Thundering Herd from Synchronized Scheduling - Nestor G Pestelos Jr (ngpestelos)

When people configure a "daily cron job," they commonly choose midnight. In a distributed system with thousands of teams, this creates massive simultaneous load spikes — 30+ MapReduce jobs spawning thousands of workers at the same instant. ## Google's Fix: Hash-Based Time Distribution Extended crontab with `?` wildcard: "any value is acceptable, system chooses." The system hashes the job configuration over the time range (e.g., 0-23 for hours) to distribute launches evenly.

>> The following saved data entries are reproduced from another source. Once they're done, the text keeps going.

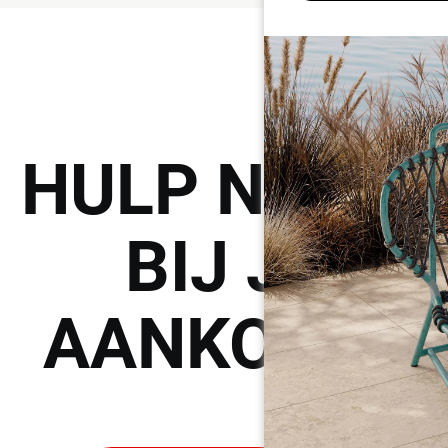
HULP
NODIG
BIJ JE
AANKOOP?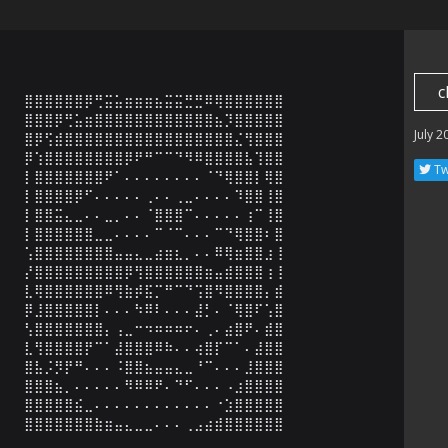
c
⣿⣿⣿⣿⣿⣿⡿⢛⣭⣥⣶⣶⣶⣦⣭⣭⣛⣛⠿⢿⣿⣿⣿⣿⣿⣿

⣿⣿⣿⡿⢛⣥⣶⣿⣿⣿⣿⣿⣿⣿⣿⣿⣿⣿⣿⣦⡹⣿⣿⣿⣿⣿

July 2
⣿⡿⢫⣾⣿⣿⣿⣿⣿⣿⣿⣿⣿⣿⣿⣿⣿⣿⣿⣿⣿⣌⢻⣿⣿⣿

⡿⢱⣿⣿⣿⣿⣿⣿⣿⣿⡿⠟⠛⠉⠉⠙⠻⠿⣿⣿⣿⣿⣧⢹⣿⣿

Tw
⡇⣿⣿⣿⣿⣿⣿⣿⠟⠁⠄⠄⠄⠄⠄⠄⠄⠄⠈⠙⢿⣿⣿⡇⢿⣿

Users opt in by replacing specific times with `?`. Despite this, load remains spiky because some jobs have hard temporal dependencies (e.g., must run after a daily data export completes at a specific time). ## The Deeper Pattern Synchronized behavior in distributed systems creates correlated load spikes. The same problem appears in: - **Cache stampede**: Many clients discover cache expiry simultaneously and all hit the backend - **Fleet restarts**: Rolling restart with insufficient jitter causes periodic capacity dips - **Retry storms**: Exponential backoff without jitter causes synchronized retry waves - **Auto-scaling**: All instances scaling simultaneously based on the same metric threshold The universal fix: add randomization (jitter) to break synchronization. Google's `?` wildcard is jitter for scheduling.